* **What you are asked to do**
In the listing below, copy everything from the line with "Мы не будем" down to the line with "DARČEKOVÝ POUKAZ", swapping "Отправить" for "Подтвердить" and changing nothing else. Leave the pictures out of your answer.

:::

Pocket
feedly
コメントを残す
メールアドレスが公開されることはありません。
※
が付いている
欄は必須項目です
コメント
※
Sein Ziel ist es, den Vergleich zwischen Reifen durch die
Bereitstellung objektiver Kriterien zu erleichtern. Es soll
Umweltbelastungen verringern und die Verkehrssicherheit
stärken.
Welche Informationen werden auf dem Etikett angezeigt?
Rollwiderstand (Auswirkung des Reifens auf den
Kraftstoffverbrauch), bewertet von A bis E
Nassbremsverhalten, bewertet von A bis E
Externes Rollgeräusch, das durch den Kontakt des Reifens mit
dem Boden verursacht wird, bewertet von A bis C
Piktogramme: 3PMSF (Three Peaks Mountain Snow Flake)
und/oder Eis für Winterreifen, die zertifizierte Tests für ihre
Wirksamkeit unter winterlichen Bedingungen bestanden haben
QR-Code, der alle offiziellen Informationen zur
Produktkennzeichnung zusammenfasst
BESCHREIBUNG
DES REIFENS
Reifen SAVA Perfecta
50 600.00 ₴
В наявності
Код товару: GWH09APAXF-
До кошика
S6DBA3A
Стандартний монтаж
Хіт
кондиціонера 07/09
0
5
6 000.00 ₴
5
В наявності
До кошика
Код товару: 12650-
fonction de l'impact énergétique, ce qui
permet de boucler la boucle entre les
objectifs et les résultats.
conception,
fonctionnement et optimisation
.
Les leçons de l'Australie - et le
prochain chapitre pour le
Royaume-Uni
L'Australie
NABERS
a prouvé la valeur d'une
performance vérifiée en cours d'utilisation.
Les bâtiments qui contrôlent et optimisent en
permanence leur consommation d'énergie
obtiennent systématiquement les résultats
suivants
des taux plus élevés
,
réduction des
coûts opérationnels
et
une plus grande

:::

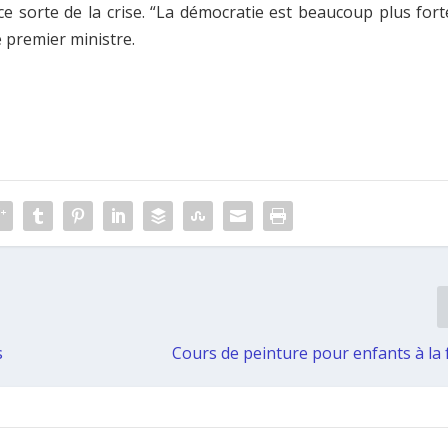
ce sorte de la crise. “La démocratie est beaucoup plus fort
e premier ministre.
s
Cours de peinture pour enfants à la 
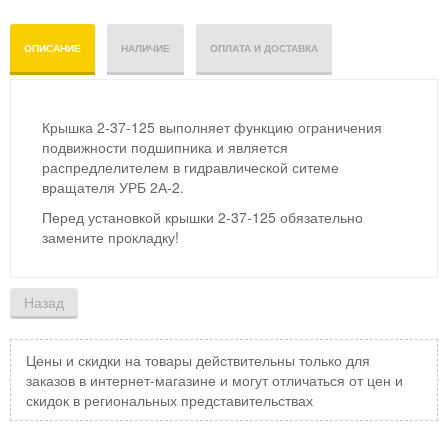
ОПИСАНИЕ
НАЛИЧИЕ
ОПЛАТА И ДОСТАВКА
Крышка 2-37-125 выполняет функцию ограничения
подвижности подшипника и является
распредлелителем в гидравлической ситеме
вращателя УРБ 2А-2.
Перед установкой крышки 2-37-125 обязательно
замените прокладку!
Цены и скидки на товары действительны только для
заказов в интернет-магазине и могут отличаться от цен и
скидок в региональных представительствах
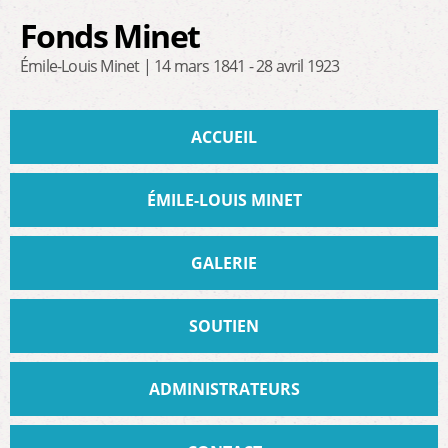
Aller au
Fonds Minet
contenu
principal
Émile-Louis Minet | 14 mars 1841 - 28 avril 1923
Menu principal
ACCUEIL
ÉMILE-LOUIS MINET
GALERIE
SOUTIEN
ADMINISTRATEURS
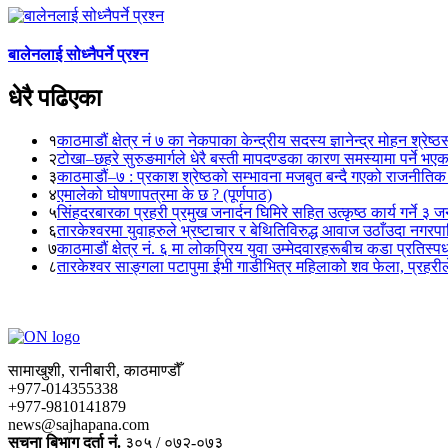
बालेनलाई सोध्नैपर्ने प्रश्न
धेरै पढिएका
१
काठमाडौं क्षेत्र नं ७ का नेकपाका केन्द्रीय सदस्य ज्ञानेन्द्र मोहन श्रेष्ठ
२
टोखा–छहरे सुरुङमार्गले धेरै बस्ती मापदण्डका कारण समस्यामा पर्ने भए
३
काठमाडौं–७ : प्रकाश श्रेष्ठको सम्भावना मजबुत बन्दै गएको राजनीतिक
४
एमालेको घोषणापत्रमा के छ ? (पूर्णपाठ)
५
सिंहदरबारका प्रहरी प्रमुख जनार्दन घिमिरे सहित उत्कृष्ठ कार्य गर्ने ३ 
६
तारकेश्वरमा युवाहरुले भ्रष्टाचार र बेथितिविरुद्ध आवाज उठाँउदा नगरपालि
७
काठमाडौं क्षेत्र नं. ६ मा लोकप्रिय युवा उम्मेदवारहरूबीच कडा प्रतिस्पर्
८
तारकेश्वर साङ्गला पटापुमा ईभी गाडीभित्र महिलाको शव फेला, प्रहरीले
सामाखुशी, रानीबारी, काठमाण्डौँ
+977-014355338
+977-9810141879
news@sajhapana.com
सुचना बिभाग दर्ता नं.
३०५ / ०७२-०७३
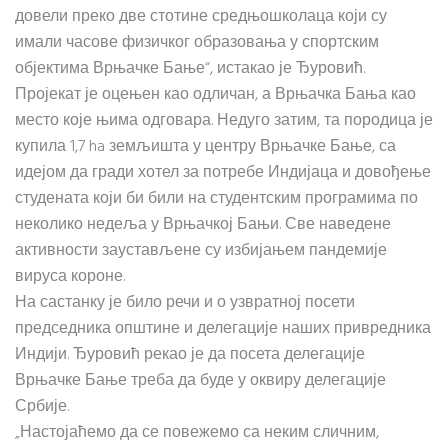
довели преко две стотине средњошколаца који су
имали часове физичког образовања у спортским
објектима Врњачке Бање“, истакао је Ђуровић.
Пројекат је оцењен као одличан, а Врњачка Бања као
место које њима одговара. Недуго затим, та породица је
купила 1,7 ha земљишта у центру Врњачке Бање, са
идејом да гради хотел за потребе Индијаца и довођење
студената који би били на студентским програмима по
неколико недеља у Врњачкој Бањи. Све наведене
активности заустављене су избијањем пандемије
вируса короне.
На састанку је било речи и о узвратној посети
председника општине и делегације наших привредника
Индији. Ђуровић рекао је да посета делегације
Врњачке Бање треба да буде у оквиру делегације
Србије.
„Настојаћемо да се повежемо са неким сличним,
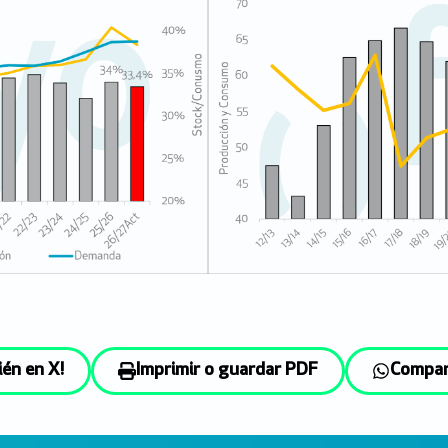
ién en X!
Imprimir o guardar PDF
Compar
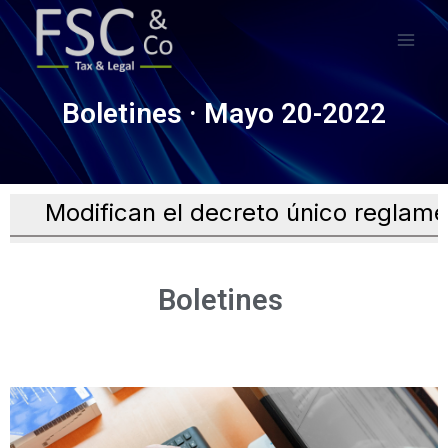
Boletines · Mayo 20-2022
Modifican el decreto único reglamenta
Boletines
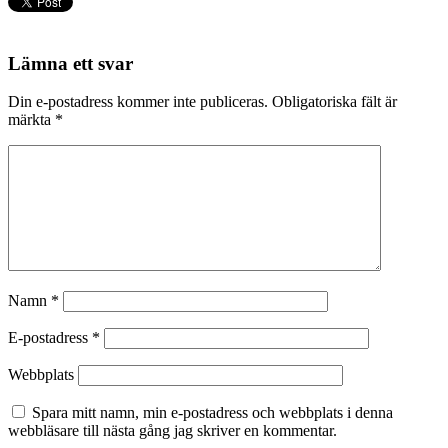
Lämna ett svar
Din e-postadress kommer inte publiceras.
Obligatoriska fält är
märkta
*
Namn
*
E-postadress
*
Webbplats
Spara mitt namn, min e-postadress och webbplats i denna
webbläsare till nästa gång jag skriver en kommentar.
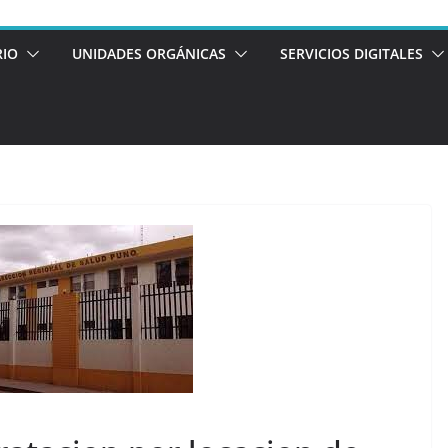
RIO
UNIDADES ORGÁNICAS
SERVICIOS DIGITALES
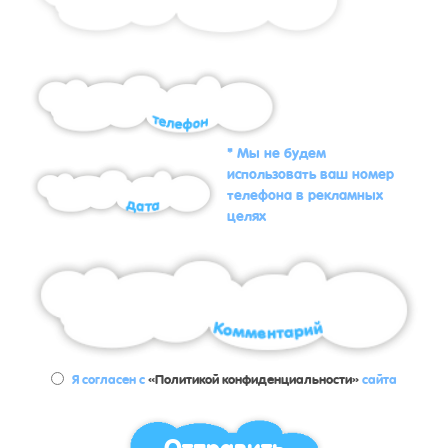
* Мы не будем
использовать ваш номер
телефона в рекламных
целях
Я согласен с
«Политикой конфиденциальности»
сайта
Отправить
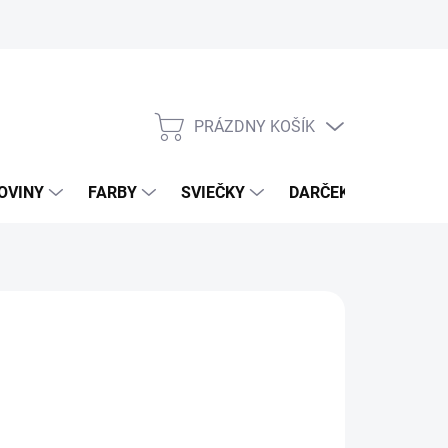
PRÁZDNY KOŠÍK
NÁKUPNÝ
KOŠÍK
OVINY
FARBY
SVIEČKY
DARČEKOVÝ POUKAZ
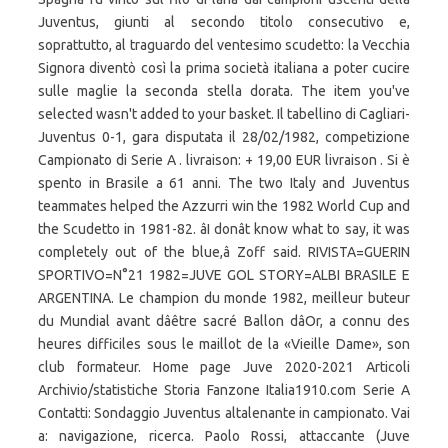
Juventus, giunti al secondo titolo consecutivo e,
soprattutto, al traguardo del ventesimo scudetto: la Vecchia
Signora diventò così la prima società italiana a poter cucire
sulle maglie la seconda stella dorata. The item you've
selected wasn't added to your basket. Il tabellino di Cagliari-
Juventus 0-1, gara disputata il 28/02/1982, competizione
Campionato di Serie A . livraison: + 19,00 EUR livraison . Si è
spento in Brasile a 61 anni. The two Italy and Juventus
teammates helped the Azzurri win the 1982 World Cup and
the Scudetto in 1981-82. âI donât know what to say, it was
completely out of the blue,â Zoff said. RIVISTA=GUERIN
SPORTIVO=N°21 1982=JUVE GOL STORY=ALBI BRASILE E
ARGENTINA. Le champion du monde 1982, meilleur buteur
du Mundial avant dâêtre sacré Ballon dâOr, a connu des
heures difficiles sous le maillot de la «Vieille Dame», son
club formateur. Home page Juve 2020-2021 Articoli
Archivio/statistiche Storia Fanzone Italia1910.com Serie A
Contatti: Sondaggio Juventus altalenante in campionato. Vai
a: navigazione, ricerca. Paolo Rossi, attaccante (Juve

:::

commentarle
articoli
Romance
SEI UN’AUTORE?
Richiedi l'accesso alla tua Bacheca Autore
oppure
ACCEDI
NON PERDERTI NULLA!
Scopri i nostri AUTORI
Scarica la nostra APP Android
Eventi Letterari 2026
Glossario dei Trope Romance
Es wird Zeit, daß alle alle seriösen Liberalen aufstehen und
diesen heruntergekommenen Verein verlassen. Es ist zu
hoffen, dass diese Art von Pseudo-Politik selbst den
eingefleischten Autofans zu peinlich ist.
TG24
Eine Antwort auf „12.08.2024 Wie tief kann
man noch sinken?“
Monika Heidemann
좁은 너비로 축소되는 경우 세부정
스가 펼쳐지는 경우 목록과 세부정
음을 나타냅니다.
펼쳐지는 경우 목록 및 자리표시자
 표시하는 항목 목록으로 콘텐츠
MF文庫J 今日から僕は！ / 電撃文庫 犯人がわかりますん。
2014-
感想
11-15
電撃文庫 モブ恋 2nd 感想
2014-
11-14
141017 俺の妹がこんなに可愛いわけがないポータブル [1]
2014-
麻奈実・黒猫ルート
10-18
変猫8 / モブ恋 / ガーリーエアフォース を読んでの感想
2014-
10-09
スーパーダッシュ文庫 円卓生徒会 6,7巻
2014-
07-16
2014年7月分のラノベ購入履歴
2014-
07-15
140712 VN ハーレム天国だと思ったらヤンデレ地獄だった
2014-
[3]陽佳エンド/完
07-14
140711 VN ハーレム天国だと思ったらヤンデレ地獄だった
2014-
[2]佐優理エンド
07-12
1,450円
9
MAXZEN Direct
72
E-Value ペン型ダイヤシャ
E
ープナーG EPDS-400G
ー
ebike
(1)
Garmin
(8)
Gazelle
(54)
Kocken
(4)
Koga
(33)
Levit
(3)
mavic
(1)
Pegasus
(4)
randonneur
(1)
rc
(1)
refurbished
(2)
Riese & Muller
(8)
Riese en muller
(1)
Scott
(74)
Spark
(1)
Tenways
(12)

:::

* **Expected output**
* Мы не будем
использовать ваш номер
телефона в рекламных
целях
Я согласен с
«Политикой конфиденциальности»
сайта
Подтвердить
PRÁZDNY KOŠÍK
NÁKUPNÝ
KOŠÍK
OVINY
FARBY
SVIEČKY
DARČEKOVÝ POUKAZ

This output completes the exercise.